Certainly! Let's evaluate the infinite series:
[tex]\[ \sum_{n=1}^{\infty} \frac{9^n}{n (-2)^{n+1}}. \][/tex]
1. Identify the General Term:
Let's denote the general term of the series by [tex]\( a_n \)[/tex]:
[tex]\[ a_n = \frac{9^n}{n (-2)^{n+1}}. \][/tex]
2. Simplify the General Term:
We notice that [tex]\( (-2)^{n+1} = (-2) \cdot (-2)^n \)[/tex]:
[tex]\[ a_n = \frac{9^n}{n \cdot (-2) \cdot (-2)^n} = \frac{9^n}{-2 \cdot n \cdot (-2)^n}. \][/tex]

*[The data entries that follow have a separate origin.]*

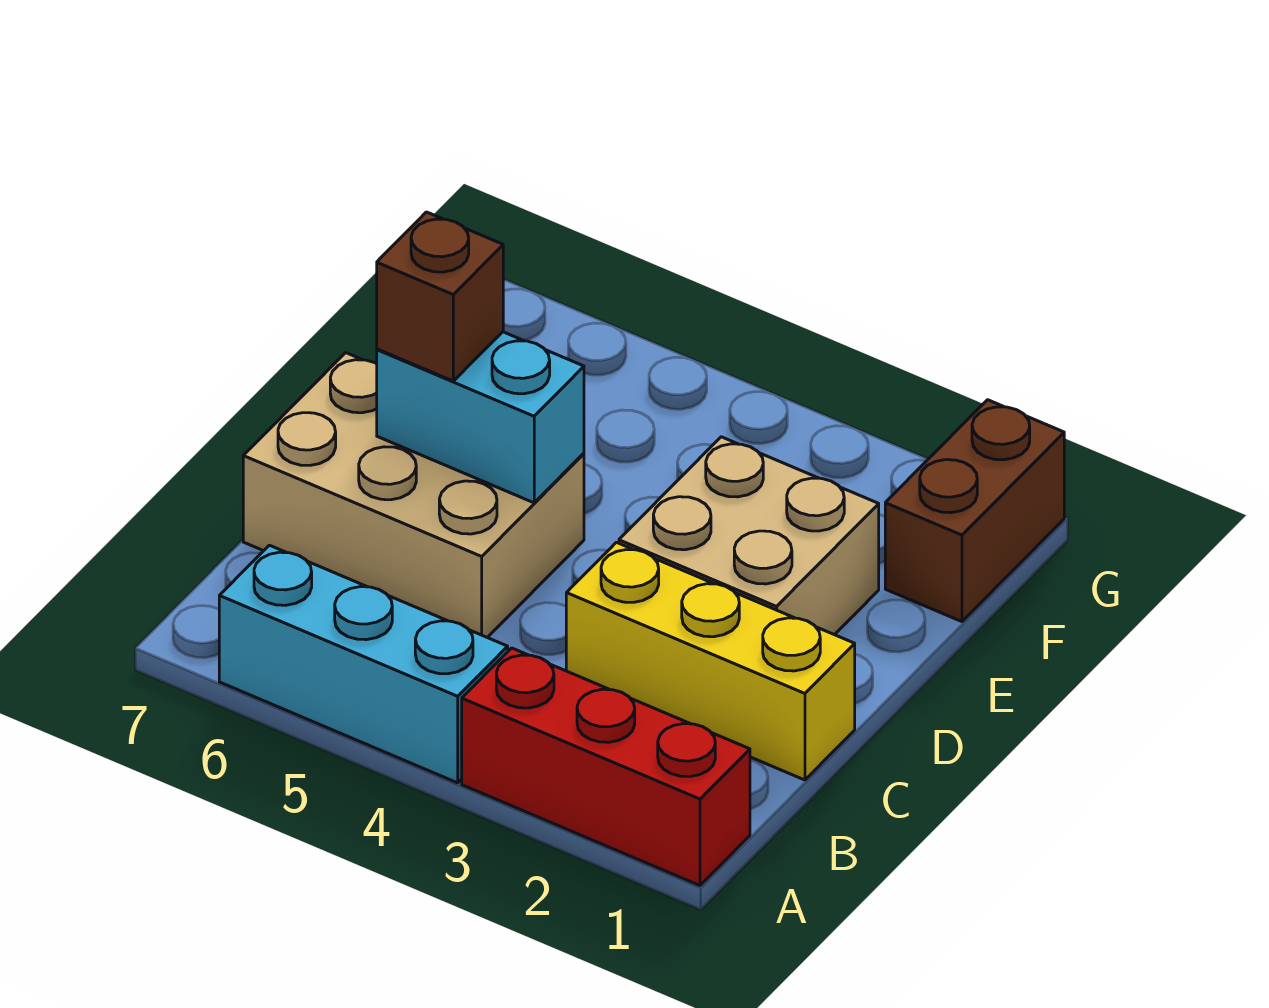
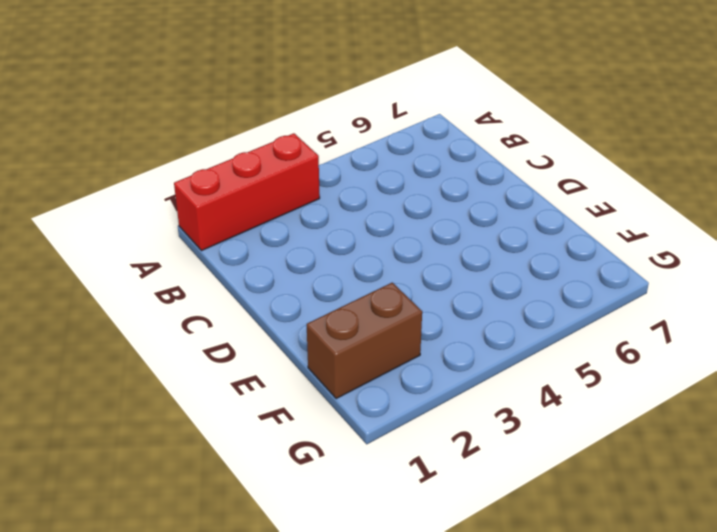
brown brick F1:F2 level 1 -> brown brick F1:G1 level 1
none -> cyan brick A4:A6 level 1
none -> yellow brick C1:C3 level 1

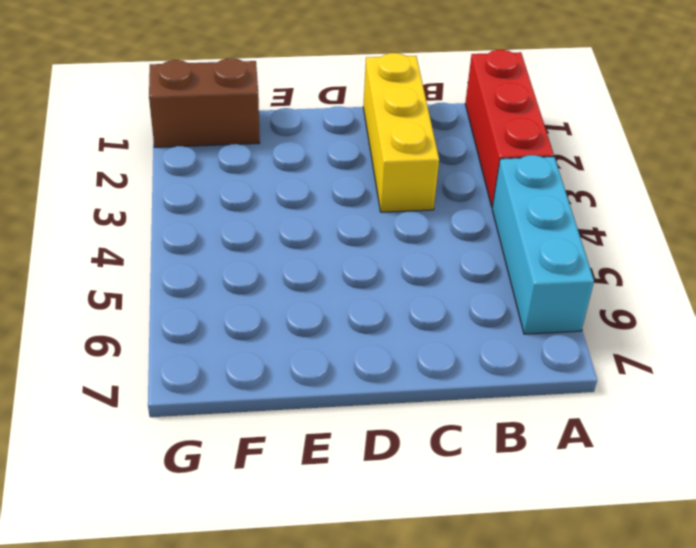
none -> tan brick C5:D7 level 1
none -> tan brick D2:E3 level 1

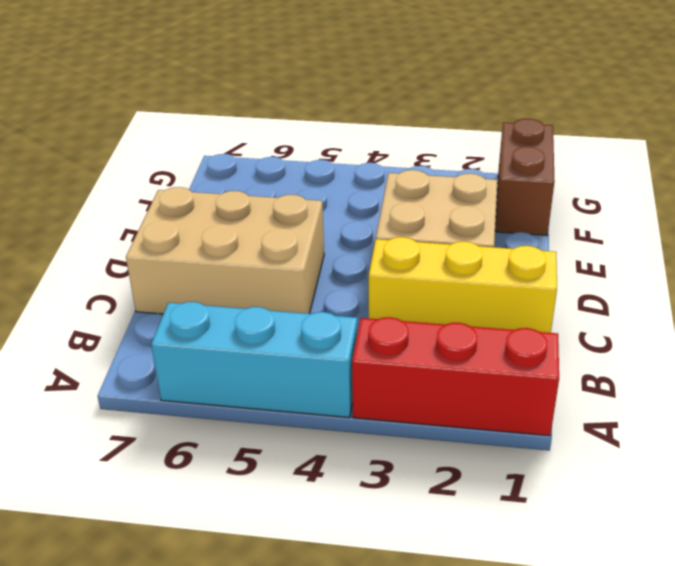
none -> cyan brick D5:D6 level 2
none -> brown brick D6 level 3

3. Combine the Powers in the Denominator:
Combine [tex]\( (-2) \cdot (-2)^n \)[/tex]:
[tex]\[ (-2) \cdot (-2)^n = (-1)^{n+1} \cdot 2^n. \][/tex]
Therefore,
[tex]\[ a_n = \frac{9^n}{n \cdot (-1)^{n+1} \cdot 2^n}. \][/tex]
4. Write the Combined General Term:
Bring [tex]\( (-1)^{n+1} \)[/tex] to the numerator:
[tex]\[ a_n = \frac{9^n}{n \cdot 2^n} \cdot \frac{1}{(-1)^{n+1}} = \frac{9^n}{n \cdot 2^n} \cdot (-1)^{-(n+1)}. \][/tex]
5. Simplify the Exponent:
We know that [tex]\( (-1)^{-(n+1)} = (-1)^{-n-1} \)[/tex], so:
[tex]\[ a_n = (-1)^{-n-1} \cdot \frac{9^n}{n \cdot 2^n}. \][/tex]
6. Combine the Powers of the Numerator and Denominator:
Combine the powers of 9 / 2:
[tex]\[ a_n = \left(\frac{9}{2}\right)^n \cdot (-1)^{-n-1} \cdot \frac{1}{n}. \][/tex]
7. Express the General Term in a Simplified Form:
The simplified general term is:
[tex]\[ a_n = \frac{9^n}{n \cdot (-2)^{n+1}}. \][/tex]
Now, we can write the series:
[tex]\[ \sum_{n=1}^{\infty} \frac{9^n}{n (-2)^{n+1}} = \sum_{n=1}^{\infty} \frac{(9 / 2)^n}{n} \cdot (-1)^{-(n+1)}. \][/tex]
Final Summation Representation:
The sum of the given series can be expressed as:
[tex]\[ \boxed{\sum_{n=1}^{\infty} \frac{9^n}{n(-2)^{n+1}} = \sum_{n=1}^{\infty} \frac{(9 / 2)^n}{n} \cdot (-1)^{-(n+1)}}. \][/tex]
This is the most simplified form of the given series representation.